Phase I, in the late 1990s, brought the construction of Onondaga Trail behind the Village Hall, along Onondaga Street, and to Lewiston Landing – as well as the development of the fish-cleaning station on the waterfront. The total cost was about $300,000.
Phase II between 2000 and 2010 brought the demolition of the Department of Public Works garage, which allowed for the addition of a parking lot for visitors on Water Street. The project also included brick walkways at the waterfront and replacement of a staircase from Water Street to the waterfront boat launch areas. Phase II cost $400,000.
Though admitting that this phase “went on too long,” Marino noted the village is responsible for a 50/50 match of state funds – much of it from providing in-kind services.
“That’s partly why these things took so long, because the village did the construction. That saved them a lot of money and they got more done with the money. They built the walkways. They did the lights. They did a lot of that work,” said Marino.
Phase III, between 2010 and 2013, cost $150,000 – money that was used to provide finishing touches, including replacing floating aluminum docks and adding walkways.
“It all dovetails into the LWRP, which is designed to get the area ready for tourism and recreation,” Marino said.
Though the funding focus now is the entire village, it doesn’t mean that Lewiston Landing will be ignored.
Funding for Phase IV was approved in December and will provide $355,000 to update floating docks, walkways and sheet pile walls.
The updated area will be the south end of the property, behind Water Street Landing restaurant.
“That area has the original shoreline, which is a concrete structure and a wooded walkway. All that has been undermined over the years because of the river flow there,” Marino said. “This phase will install heavy sheet pile there, just like we have at the north side, by the Silo. (We will also) install new boater utility pedestals that will provide electricity and water for people who are parked there.”

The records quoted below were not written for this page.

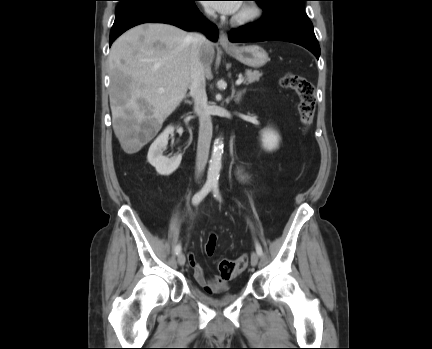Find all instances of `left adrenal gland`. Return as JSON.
Masks as SVG:
<instances>
[{
	"mask_svg": "<svg viewBox=\"0 0 432 349\" xmlns=\"http://www.w3.org/2000/svg\"><path fill=\"white\" fill-rule=\"evenodd\" d=\"M245 92H246V90L243 89V90L238 91V92L235 94V90H234V88H232V97H234V101H235L236 103H239L240 100H241V98H242V96H243V94H245Z\"/></svg>",
	"mask_w": 432,
	"mask_h": 349,
	"instance_id": "obj_1",
	"label": "left adrenal gland"
}]
</instances>
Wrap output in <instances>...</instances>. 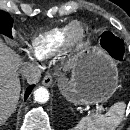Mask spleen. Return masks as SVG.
Wrapping results in <instances>:
<instances>
[{
    "mask_svg": "<svg viewBox=\"0 0 130 130\" xmlns=\"http://www.w3.org/2000/svg\"><path fill=\"white\" fill-rule=\"evenodd\" d=\"M126 104L115 103L105 114H94L83 117L71 130H114L121 122Z\"/></svg>",
    "mask_w": 130,
    "mask_h": 130,
    "instance_id": "obj_1",
    "label": "spleen"
}]
</instances>
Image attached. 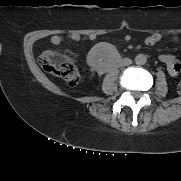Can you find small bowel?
Returning <instances> with one entry per match:
<instances>
[{
    "label": "small bowel",
    "mask_w": 181,
    "mask_h": 181,
    "mask_svg": "<svg viewBox=\"0 0 181 181\" xmlns=\"http://www.w3.org/2000/svg\"><path fill=\"white\" fill-rule=\"evenodd\" d=\"M92 39L91 36L88 37ZM71 39L79 40L80 36L73 34L71 35ZM126 41H131L132 38L130 36H126ZM162 39V34L160 33H153L147 36L144 40L145 44L148 46H153L158 43ZM177 40V38H174ZM53 45H59L63 41V37L61 35H53L50 39ZM160 60L166 65L168 73L172 77H176L181 73V62H179L173 55H161Z\"/></svg>",
    "instance_id": "small-bowel-1"
}]
</instances>
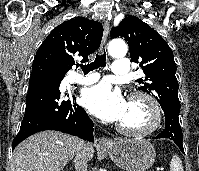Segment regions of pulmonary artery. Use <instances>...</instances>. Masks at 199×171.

He said the Whirlpool Jet Boat, which uses a floating dock, ultimately will be able to attach the dock to the new wall.
“The shoreline there is kind of falling into the river, so this will help shore all that up,” he said. “There will also be new lights.”
He said this area is used for water sport and recreational activities by organizations including the Neptune Ski Club, and these and previous updates will help increase tourism in the area.
“We really want to encourage use of the waterfront,” Marino said.
In addition to LWRP funding, the village also has received Greenway, Department of Environmental Conservation and State Parks grants to replace the boat launch, install garden/green areas near the parking lot and develop the Underground Railroad and Tuscarora Heroes monuments.
Also under consideration are Greenway or LWRP money to build a park-like promenade over the parking lot, including an ice-skating run, fountains and a warming building with a railroad theme, Marino said
“It’s all pie in the sky right now,” he said, “but these are concepts floating around out there and it would be good to pull them all together.”